Concluso il progetto alBIOrelle di Gruppo CAP: 2.500 alborelle allevate nell'acqua del depuratore di Canegrate sono state liberate nei fiumi lombardi

Da sinistra Vittorio Pacenza Legal Permitting Manager Gian Luca Oldani Responsabile Internal Auditing

Dueemilacinquecento alborelle allevate ed elaborate all’interno di un depuratore sono pronte a ripopolare i fiumi lombardi. Si conclude così alBIOrelle, il progetto sperimentale promosso da Gruppo CAP che ha visto l’impianto di depurazione di Canegrate trasformarsi in un laboratorio di economia circolare e rigenerazione ambientale. Gli esemplari sono stati nutriti e fatti crescere per dieci mesi esclusivamente con l’acqua affinata derivante dal ciclo depurativo dell’impianto, sottoposta a sistemi avanzati di ultrafiltrazione e disinfezione a raggi UV.

L’iniziativa, sviluppata in collaborazione scientifica con l’Istituto Spallanzani e il Politecnico di Milano, ha testato con successo una forma di simbiosi industriale tra depurazione delle acque reflue e acquacoltura. A differenza degli allevamenti tradizionali, le vasche hanno utilizzato l’acqua di ricircolo dell’impianto che è poi rientrata nel circuito di trattamento, senza richiedere ulteriori prelievi o produrre impatti ambientali esterni.
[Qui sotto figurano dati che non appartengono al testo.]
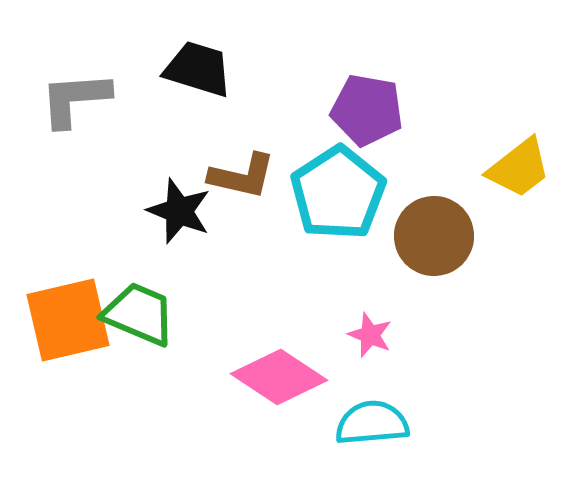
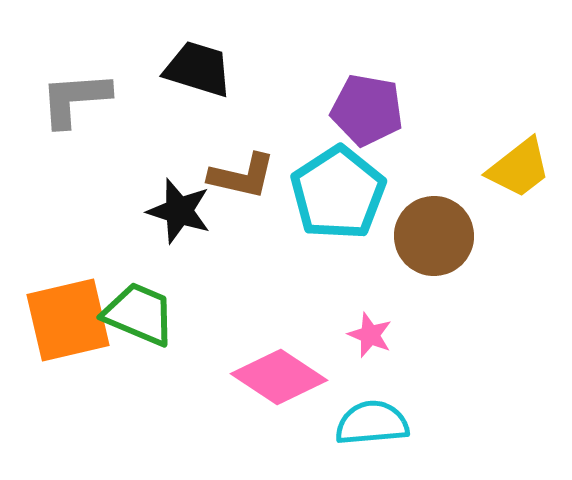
black star: rotated 4 degrees counterclockwise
L’efficacia della sperimentazione era già stata premiata nel 2024 con il riconoscimento “Verso un’economia circolare” promosso da Fondazione Cogeme ETS e Kyoto Club.

Il rilascio nell’Olona, nel Parco del Ticino e l’arrivo all’Acquario di Milano

L’alborella (Alburnus arborella), specie nativa delle acque dolci dell’Italia settentrionale e inserita nella Lista Rossa IUCN tra le specie “quasi minacciata”, è un fondamentale indicatore dello stato di salute dei corsi d’acqua. Le operazioni di ripopolamento sono state eseguite in sinergia con l’Ente Parco Lombardo Valle del Ticino e con le autorità locali.

I pesci sono stati liberati in un’area golenale del fiume Olona recentemente rinaturalizzata dall’AIPO – consentendo la risalita oltre la briglia del Mulino Rancilio – e presso la località Mulino Nuovo a Nosate, all’interno del Parco del Ticino. Infine, una ventina di esemplari di alborella è stata consegnata e donata all’Acquario Civico di Milano con l’obiettivo di divulgare le tematiche legate alla biodiversità acquatica nel centro della metropoli.